Pour SYZ Asset Management, la dette corporate «investment grade», constitue un bonne base de départ pour une allocation sur le crédit européen. l’IG, qui est structurellement moins volatile, a tendance à surperformé la dette souveraine dans un environnement de taux stables à haussiers.

La dette subordonnée bancaire, dont la majorité des émetteurs bénéficient de la note IG, présentent des valorisations attractives. Par exemple, les CoCo’s offrent un portage de 3% sur les obligations seniors IG.  Depuis quelques années, les fondamentaux des banques européennes ont évolué favorablement. Leurs capitalisations peuvent absorber les scénarios de crise des stress tests. Les ratios Tier 1 se situent en moyenne entre 13% pour l’Espagne et 17,3% pour l’Allemagne, contrastant avec les niveaux de 2010 affichant respectivement 8,3% et 12%. Il en est de même pour les NPL (Non-Performing Loans) qui ont décliné sur la même période. Notons que dans ce domaine, les banques portugaises doivent encore fournir quelques efforts quant à la qualité de leurs actifs avec un ratio moyen de 16.6%. «Pour les banques espagnoles, ce taux est passé sous la barre des 5%, alors que le rendement de leur dette subordonnée a augmenté, d’où un regain d’attractivité pour celles-ci», souligne Antonio Ruggeri. Le gérant privilégie aussi les émissions de la banque nordique Dansk en USD . «Nous adoptons une stratégie «barbell», avec d’un côté des banques sûres,  et de l‘autre,  des banques périphériques incluant des noms italiens», explique le gérant.

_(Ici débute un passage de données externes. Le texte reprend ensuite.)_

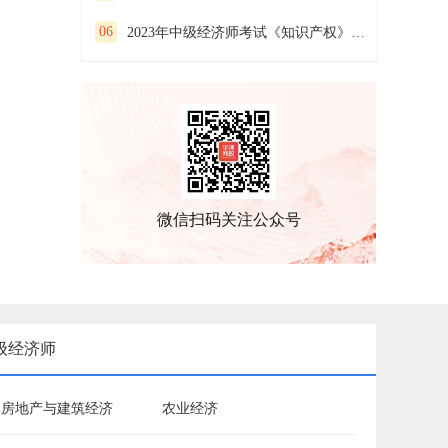
06
2023年中级经济师考试《知识产权》预习试卷（二）
微信扫码关注公众号
级经济师
房地产与建筑经济
农业经济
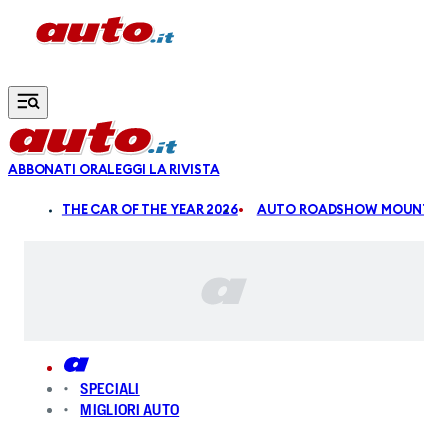
Vai al contenuto principale
ABBONATI ORA
LEGGI LA RIVISTA
ALDI
THE CAR OF THE YEAR 2026
AUTO ROADSHOW MOUNTAIN
SPECIALI
MIGLIORI AUTO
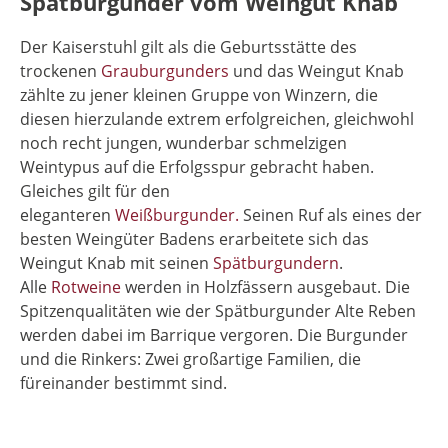
Spätburgunder vom Weingut Knab
Der Kaiserstuhl gilt als die Geburtsstätte des
trockenen
Grauburgunders
und das Weingut Knab
zählte zu jener kleinen Gruppe von Winzern, die
diesen hierzulande extrem erfolgreichen, gleichwohl
noch recht jungen, wunderbar schmelzigen
Weintypus auf die Erfolgsspur gebracht haben.
Gleiches gilt für den
eleganteren
Weißburgunder.
Seinen Ruf als eines der
besten Weingüter Badens erarbeitete sich das
Weingut Knab mit seinen
Spätburgundern
.
Alle
Rotweine
werden in Holzfässern ausgebaut. Die
Spitzenqualitäten wie der Spätburgunder Alte Reben
werden dabei im Barrique vergoren. Die Burgunder
und die Rinkers: Zwei großartige Familien, die
füreinander bestimmt sind.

SYZ Asset Management s’intéresse aussi au crédit High Yield (B). «Les niveaux sont attractifs dans un environnement de croissance qui se stabilise. Depuis novembre 2017, leurs spreads se sont écartés partant de niveaux initiaux très bas. Les secteurs pro-cycliques ont été les plus impactés à cause du ralentissement de la croissance et des craintes liées à la guerre commerciale. Du côté de l’analyse crédit, nous voyons les valorisations s’améliorer sur un nombre croissant de secteurs», explique-il. Enfin, pour le gérant, la duration ne représente pas un facteur de performance mais apporte une décorrélation à son portefeuille. «Nous avons une légère aversion pour la duration à cause de l’environnement d’inflation basse», conclut-il.